• TASK TO COMPLETE
Select each line in the data below that contains the word "What". Case matters.

• DATA FOR REVIEW
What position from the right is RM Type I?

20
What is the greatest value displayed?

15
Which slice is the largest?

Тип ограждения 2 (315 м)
---
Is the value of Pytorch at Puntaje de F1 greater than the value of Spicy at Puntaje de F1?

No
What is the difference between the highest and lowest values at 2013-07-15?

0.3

• RESPONSE BELOW
What position from the right is RM Type I?
What is the greatest value displayed?
What is the difference between the highest and lowest values at 2013-07-15?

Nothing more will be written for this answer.